Mark Inglefield started, and could have lashed himself for this exhibition of surprise.

"Surely," he said, "upon such evidence you do not accuse me?"

"I accuse no one. I must not forget to inform you that when Mr. Parkinson found the portrait he forced from his daughter the confession that it was that of her betrayer, who had the audacity and the infamy to present himself to her under the guise of a friend. Mr. Richard Hollingworth was your friend. Inglefield, I have purposely used these two strong words 'infamy' and 'audacity.' Do you agree with me that such conduct on the part of any man was audacious and infamous?"

"I agree with you entirely," replied Mark Inglefield, who, although he felt as if he were being caught in a trap, still spoke in a calm voice, and was busily casting about for ways and means to get out of it. "But I repeat, you would surely not accuse--nay, not only accuse, but convict me upon such evidence?"

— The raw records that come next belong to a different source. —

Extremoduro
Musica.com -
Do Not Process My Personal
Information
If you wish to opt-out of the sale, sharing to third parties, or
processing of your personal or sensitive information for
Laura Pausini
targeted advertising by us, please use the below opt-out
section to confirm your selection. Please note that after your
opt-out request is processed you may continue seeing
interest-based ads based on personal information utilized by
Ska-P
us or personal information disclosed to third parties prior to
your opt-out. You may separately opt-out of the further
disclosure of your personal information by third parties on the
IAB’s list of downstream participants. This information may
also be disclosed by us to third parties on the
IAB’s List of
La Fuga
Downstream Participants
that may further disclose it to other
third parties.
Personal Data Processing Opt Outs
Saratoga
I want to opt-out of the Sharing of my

"I have already told you that I accuse no one; still less would I convict without absolute proof. Very little more remains to be told of this shameful story. Mr. Hollingworth, upon seeing the portrait, indignantly defended his son, whose prospects of a public, honorable career would have been blasted had he been dragged into the courts, charged with a crime so vile, and he made the promise to Mr. Parkinson that if it should be proved that Richard Hollingworth was the betrayer, the young gentleman should make the girl the only reparation in the power of an honorable man."

"Marry her?"

"That was his undoubted meaning."

"It was a convenient promise," said Mark Inglefield, with easy assurance. "Had the portrait been that of his son he would not have made it. Mr. Hollingworth is a man of the world."